Washington – The nation’s rocky economy sent 1.4 million more people into poverty   last year, a Census Bureau survey found. Nearly half of the newly impoverished   were children.


Roughly 17.2 percent of children, or 12.2 million, lived in poverty in 2002,   up from 16.4 percent, or more than 11.5 million, in 2001, according to the American   Community Survey results released Wednesday.


Overall, 12.4 percent of the population, or nearly 34.8 million people, lived   in poverty in 2002, up from 12.1 percent, or 33.4 million, the previous year.


Median household income rose by $51, when accounting for inflation, to $43,057   after a similarly slight drop the previous year, when the nation was in recession   from March to November. Median income refers to the point at which half of households   earn more and half earn less.


The increases in poverty in 2002 were "not out of the ordinary" for   a recession, and less severe than expected, said Sheldon Danzinger, co-director   of the National Poverty Center at the University of Michigan.


"Results of the surveys have been consistent with what one would expect   during a down economic period," said Chuck Nelson, who helps oversee income   and poverty statistics for the Census Bureau.


But Robert Greenstein, executive director of the liberal-leaning Center for   Budget and Policy Priorities, blamed the increase in poverty on rising unemployment   and the government’s failure to promote more child tax credits for low-income   families and stronger unemployment insurance.

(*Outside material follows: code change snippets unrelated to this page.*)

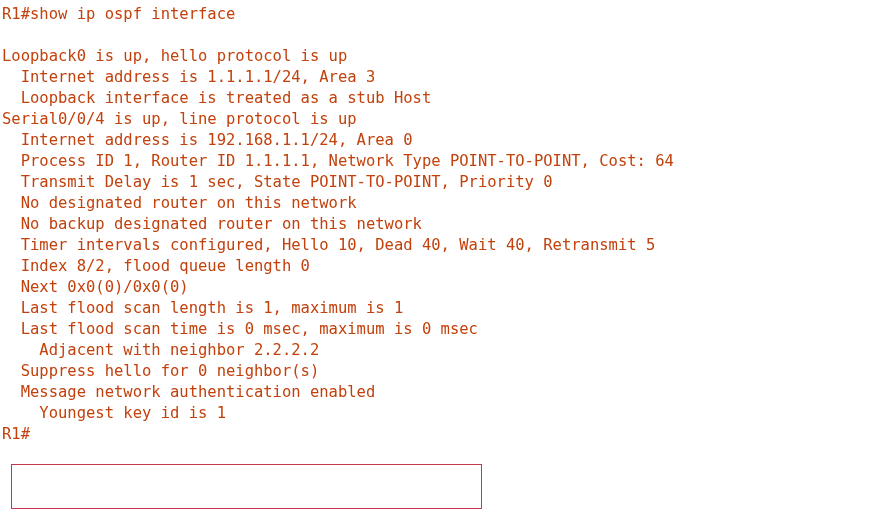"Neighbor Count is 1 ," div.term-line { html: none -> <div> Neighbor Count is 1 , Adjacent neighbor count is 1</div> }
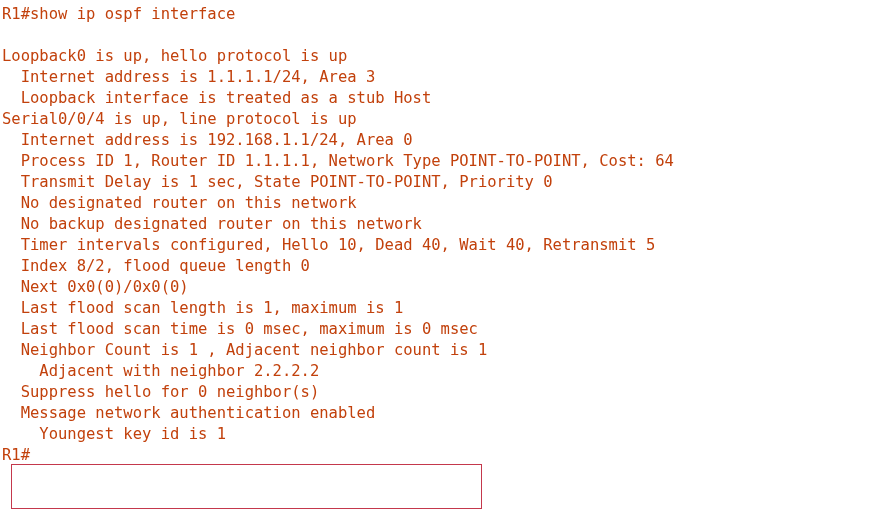"Adjacent with neighbor 2.2.2.2" div.term-line { html: <div> Adjacent with neighbor 2.2.2.2</div> -> none }
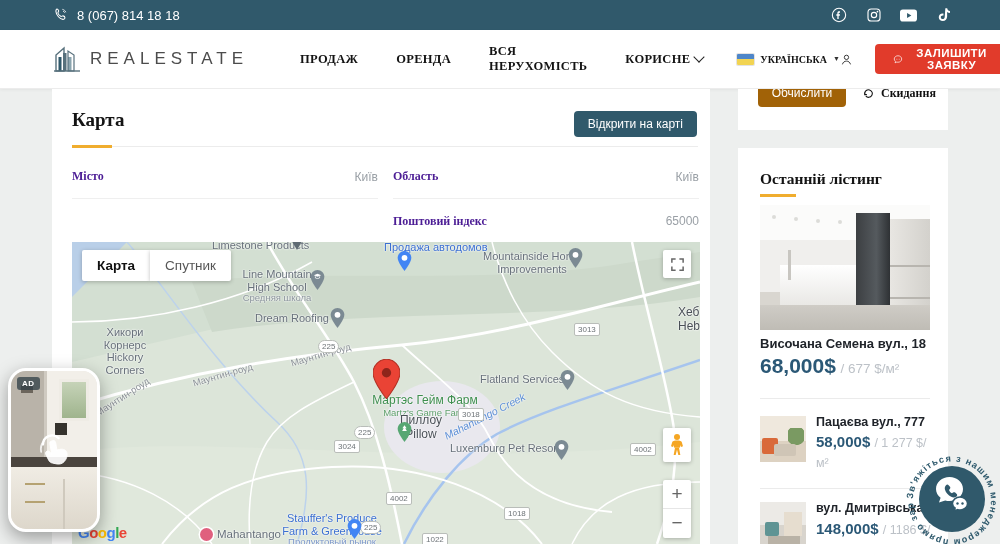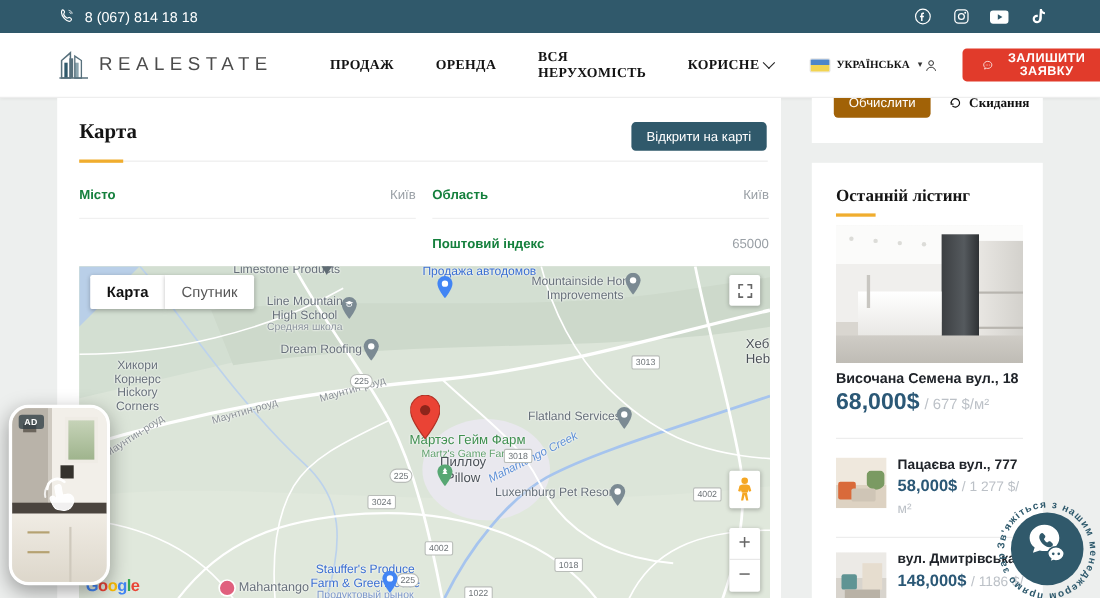"Місто" .field .fl { color: #15803d -> #4c1d95; font-family: none -> Liberation Serif, serif }
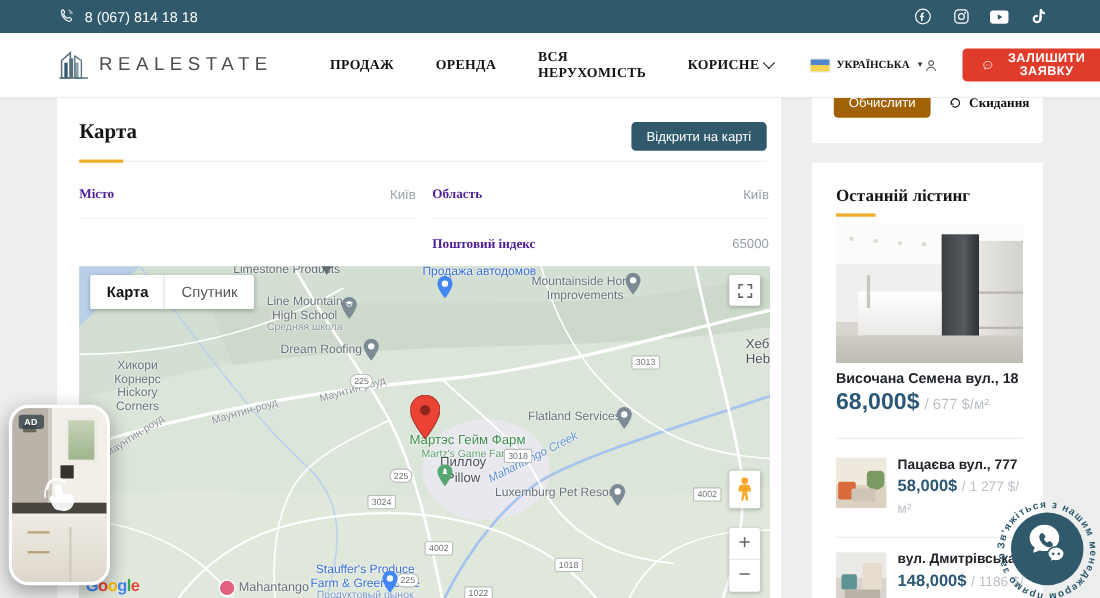"3024" span.shield { top: 208px -> 198px }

"People at the bottom tend to live paycheck to paycheck," Greenstein   said. "This underscores that in trying to stimulate the economy, we should   probably be doing more to assist low-income working families affected by the   downturn."


Threshold differs


The poverty threshold differs by the size and makeup of a household. For instance,   a person under 65 living alone in 2002 was considered in poverty if income was   $9,359 or less; for a household of three including one child, it was $14,480.


Robert Rector of the conservative think tank, the Heritage Foundation, said   welfare reform helped keep more single mothers in the labor force than in previous   economic downturns, and therefore, out of poverty.


"So now coming out of the recession, in terms of child poverty, it’s a   very optimistic picture," Rector said. "In terms of the population   overall, it looks like an ordinary recession."


The American Community Survey is a questionnaire being tested by the Census   Bureau as a possible yearly replacement for the 53-question "long form"   sent out at the start of each decade.




















12.4 percent   of the population, or nearly 34.8 million people, lived in poverty in 2002,   up from 12.1 percent, or 33.4 million, the previous year  




The new survey covers about 62,000 households each month nationwide. The bureau   arrives at annual estimates by averaging survey results for each of the 12 months   in a year.


The official government statistics on income and poverty come from a separate,   more comprehensive survey that tracks economic status typically released in   late September.


A glimpse


But Nelson said American Community Survey results still provide a glimpse into   overall economic and demographic trends in the United States.


Among some other findings:


  • About 6.8 million households in 2002 received food stamps, up from 6.4   million in 2001.

  • The number of people employed in the manufacturing industry dropped by   almost 5 percent, or 830,000, to under 17.1 million. There were also slight   decreases in the retail trade, information, and transportation and warehousing   industries.

  • There was roughly a 4 percent rise in the number of people working in the   fields of education, health or social services to nearly 27.1 million. An   increase was also seen in the arts, entertainment, recreation, accommodation   and food services category.